Technical University of Munich, Campus Straubing for Biotechnology and Sustainability, Bioinformatics, 94315 Straubing, Germany.
Weihenstephan-Triesdorf University of Applied Sciences, Bioinformatics, 94315 Straubing, Germany.
Bioinformatics. 2022 Sep 16;38(Suppl_2):ii5-ii12. doi: 10.1093/bioinformatics/btac455.
Genome-wide association studies (GWAS) are an integral tool for studying the architecture of complex genotype and phenotype relationships. Linear mixed models (LMMs) are commonly used to detect associations between genetic markers and a trait of interest, while at the same time allowing to account for population structure and cryptic relatedness. Assumptions of LMMs include a normal distribution of the residuals and that the genetic markers are independent and identically distributed-both assumptions are often violated in real data. Permutation-based methods can help to overcome some of these limitations and provide more realistic thresholds for the discovery of true associations. Still, in practice, they are rarely implemented due to the high computational complexity.

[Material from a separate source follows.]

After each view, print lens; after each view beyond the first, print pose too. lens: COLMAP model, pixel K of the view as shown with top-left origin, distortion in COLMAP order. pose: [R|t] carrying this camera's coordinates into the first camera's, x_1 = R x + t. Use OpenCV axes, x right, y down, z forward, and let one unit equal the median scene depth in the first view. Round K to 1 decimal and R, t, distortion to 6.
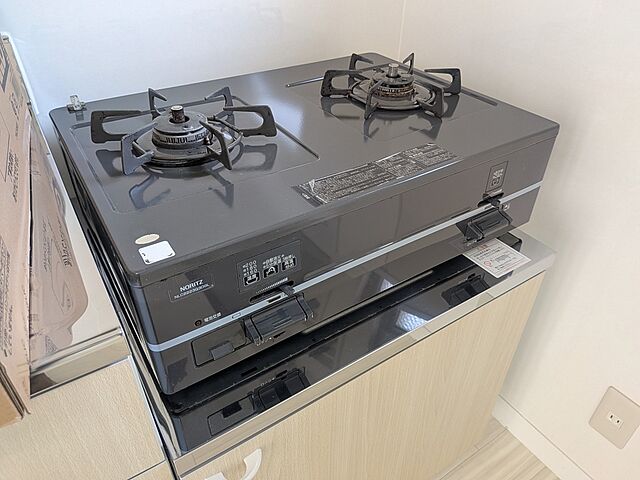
lens RADIAL K [[468.2, 0, 320.0], [0, 468.2, 240.0], [0, 0, 1]] dist [0.001229, 0.000159]
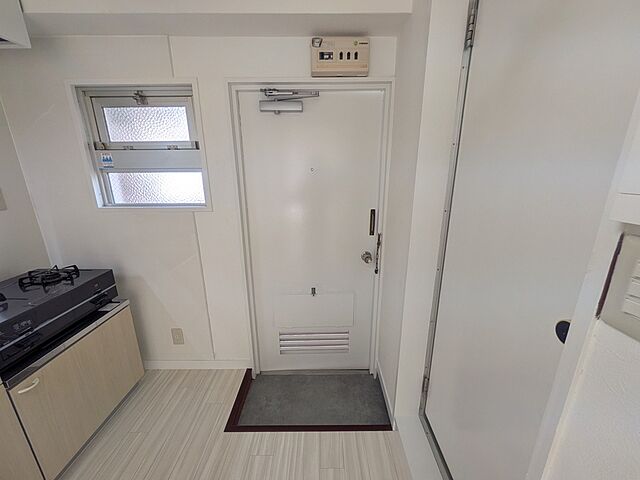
lens RADIAL K [[256.4, 0, 320.0], [0, 256.4, 240.0], [0, 0, 1]] dist [-0.000700, -0.000241]
pose [[0.552245, -0.229653, 0.801426, -0.186583], [0.496767, 0.862657, -0.095112, 0.570379], [-0.669513, 0.450647, 0.590482, -1.454080]]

We propose permGWAS, an efficient LMM reformulation based on 4D tensors that can provide permutation-based significance thresholds. We show that our method outperforms current state-of-the-art LMMs with respect to runtime and that permutation-based thresholds have lower false discovery rates for skewed phenotypes compared to the commonly used Bonferroni threshold. Furthermore, using permGWAS we re-analyzed more than 500 Arabidopsis thaliana phenotypes with 100 permutations each in less than 8 days on a single GPU. Our re-analyses suggest that applying a permutation-based threshold can improve and refine the interpretation of GWAS results.
permGWAS is open-source and publicly available on GitHub for download: https://github.com/grimmlab/permGWAS.
Supplementary data are available at Bioinformatics online.
全基因组关联研究(GWAS)是研究复杂基因型和表型关系结构的重要工具。线性混合模型(LMM)常用于检测遗传标记与感兴趣性状之间的关联,同时允许考虑群体结构和隐性相关性。LMM 的假设包括残差的正态分布和遗传标记的独立性和同分布——这些假设在实际数据中经常被违反。基于置换的方法可以帮助克服这些限制,并为发现真正的关联提供更现实的阈值。尽管如此,由于计算复杂度高,在实践中很少实施。
我们提出了 permGWAS,这是一种基于 4D 张量的高效 LMM 重新表述方法,可以提供基于置换的显著性阈值。我们表明,与当前最先进的 LMM 相比,我们的方法在运行时表现更好,并且与常用的 Bonferroni 阈值相比,基于置换的阈值对于偏态表型具有更低的假发现率。此外,使用 permGWAS,我们在单个 GPU 上不到 8 天的时间内对超过 500 个拟南芥表型进行了 100 次置换的重新分析。我们的重新分析表明,应用基于置换的阈值可以改进和细化 GWAS 结果的解释。
permGWAS 是开源的,并在 GitHub 上公开提供下载:https://github.com/grimmlab/permGWAS。
补充数据可在 Bioinformatics 在线获得。